We also investigated Sudoku puzzles for antenna array applications. While no specific antenna array design requirements were investigated, such as side-lobe level, we show that Sudoku arrays offer unique results. First, we examined Sudoku-based interleaving of multiple arrays used for beam steering, which proved beneficial over randomly assigning the phases to the array by providing a more uniform amplitude across the multiple beams. Secondly, we considered planar array thinning using Sudoku codes as compared to randomly turning off a fraction of the elements.

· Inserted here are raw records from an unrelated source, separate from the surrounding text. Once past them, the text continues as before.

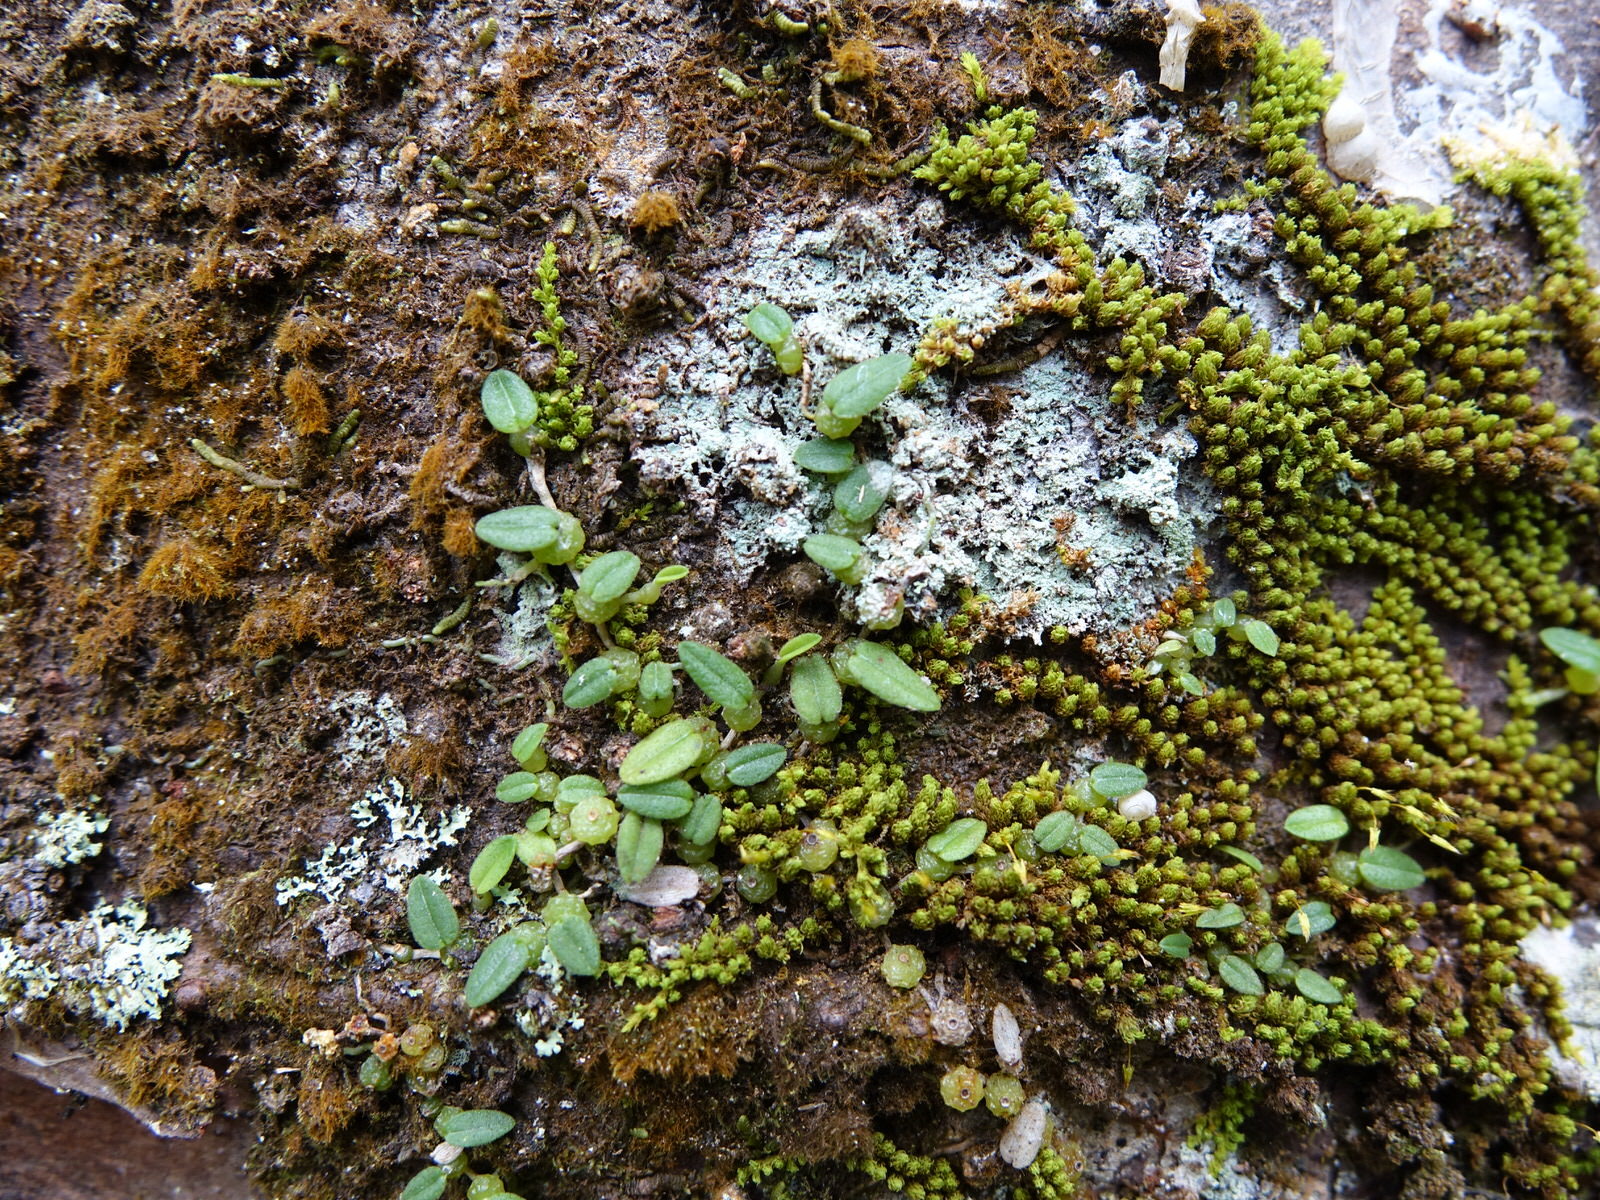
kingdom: Plantae
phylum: Tracheophyta
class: Liliopsida
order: Asparagales
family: Orchidaceae
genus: Bulbophyllum
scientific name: Bulbophyllum pygmaeum
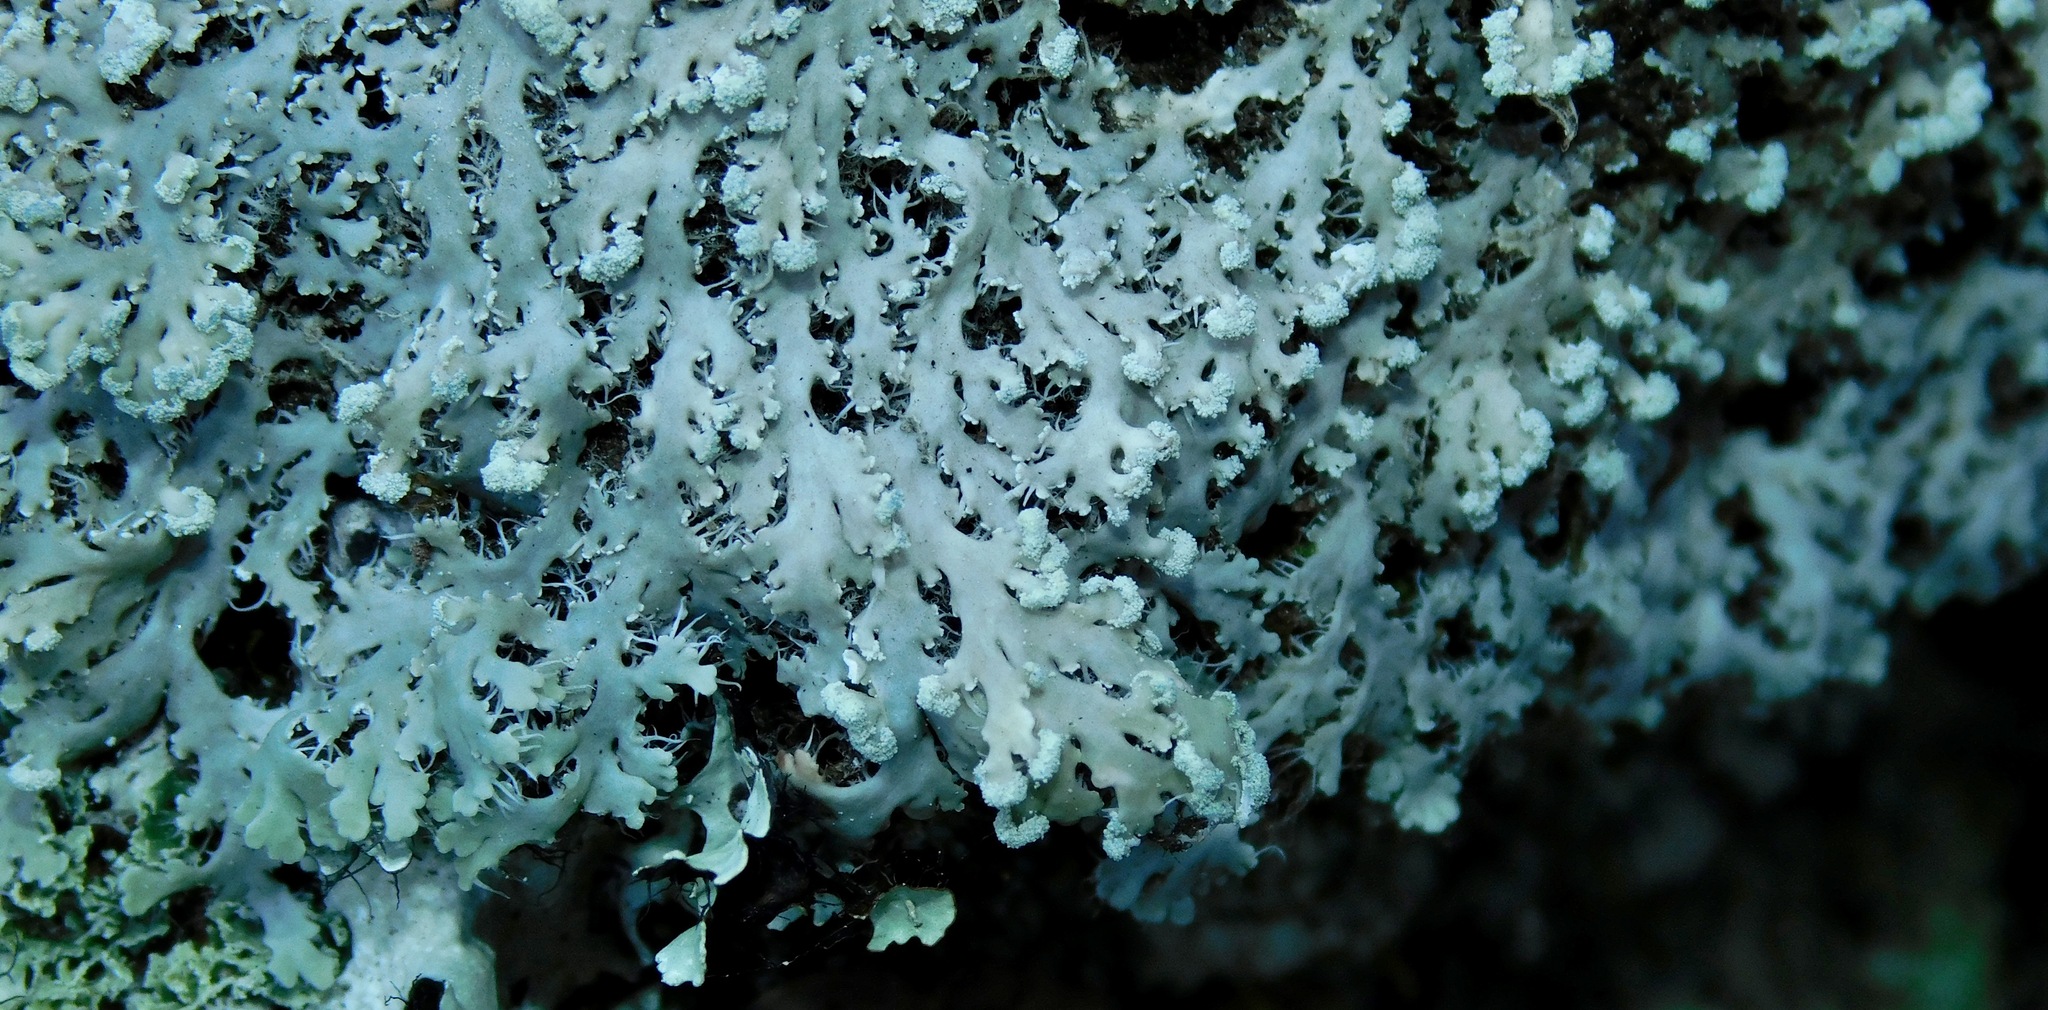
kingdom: Fungi
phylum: Ascomycota
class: Lecanoromycetes
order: Caliciales
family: Physciaceae
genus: Heterodermia
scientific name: Heterodermia speciosa
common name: Powdered fringe lichen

We concluded that Sudoku array thinning leaves the cardinal planes looking like a full antenna array since Sudoku thinning removes linear array products, while randomly removing elements does not. Lastly, we applied Sudoku puzzles to planar arrays to produce a pseudo-random spatial arrangement for reduction in grating lobes across multiple frequencies. Our work demonstrates the usefulness of Sudoku sequences in enhancing the performance of radars and antenna arrays. Future work involves setting specific design goals (e.g., beamwidth, side-lobe level, beam steering angle) and comparing the design of antenna arrays with other popular optimization techniques.